Schafzüchter hoffen auf stabile Lämmerpreise zu Ostern
n-tv
In Sachsen-Anhalt stehen immer weniger Schafe auf der Weide. Welchen Einfluss hat das auf die Preise für Lammfleisch? Die Züchter benötigen hohen Preise - aus gutem Grund.
In Sachsen-Anhalt stehen immer weniger Schafe auf der Weide. Welchen Einfluss hat das auf die Preise für Lammfleisch? Die Züchter benötigen hohen Preise - aus gutem Grund.
Halle (dpa/sa) - Die Schafzüchter in Sachsen-Anhalt hoffen auf ähnlich hohe Preise für ihre Lämmer wie im vergangenen Jahr. Ostern 2025 lagen die Preise zu Spitzenzeiten bei fast fünf Euro, sagte der Vorsitzende des Landesschafzuchtverbands Sachsen-Anhalt, Mario Wehlitz, auf Nachfrage. Der Preis gehe demnach meist zu Ostern hoch und bleibe bis Pfingsten stabil. Das Preisniveau sei laut Wehlitz nötig, um die gestiegenen Kosten für Sprit und Getreide zu decken.

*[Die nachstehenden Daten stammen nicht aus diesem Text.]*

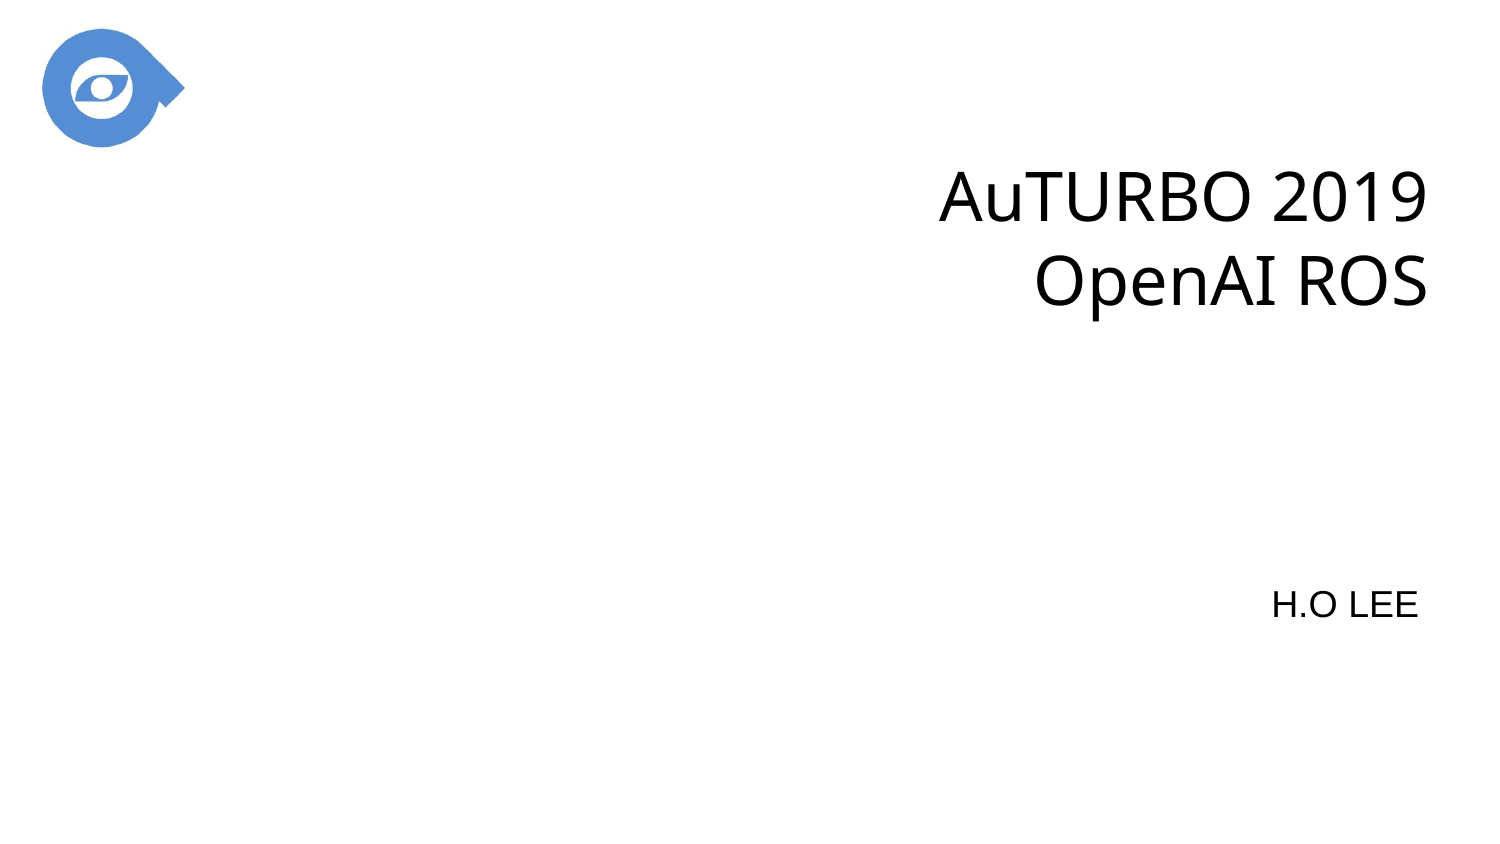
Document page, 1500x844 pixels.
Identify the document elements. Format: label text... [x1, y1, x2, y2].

Wie er weiter ausführte, seien die Preise in den vergangenen Jahren konstant gewesen, nachdem sie zuvor gestiegen seien. Gründe für den Anstieg sei, dass das Angebot schrumpfe. Der Import lohne sich wegen gestiegener Spritpreise nicht mehr. Hierzulande würden Betriebe zudem aufgrund der Ausbreitung des Wolfes weniger Schafe halten, und neue Besitzer würden nur die Flächen, aber nicht die Tiere übernehmen.
Wehlitz selbst hält bei sich in Dessau-Roßlau gute 200 Lämmer. Altersbedingt habe er seinen Bestand reduziert.
In Sachsen-Anhalt stehen laut Statistischem Landesamt immer weniger Schafe auf Weiden und in Ställen. Wie die Behörde am Mittwoch mitteilte, gab es zum Stichtag am 3. November 2025 rund 56.000 Schafe. Das seien rund 2.300 Tiere weniger als noch ein Jahr zuvor. Auch die Zahl der Betriebe reduzierte sich um 7,8 Prozent auf 210.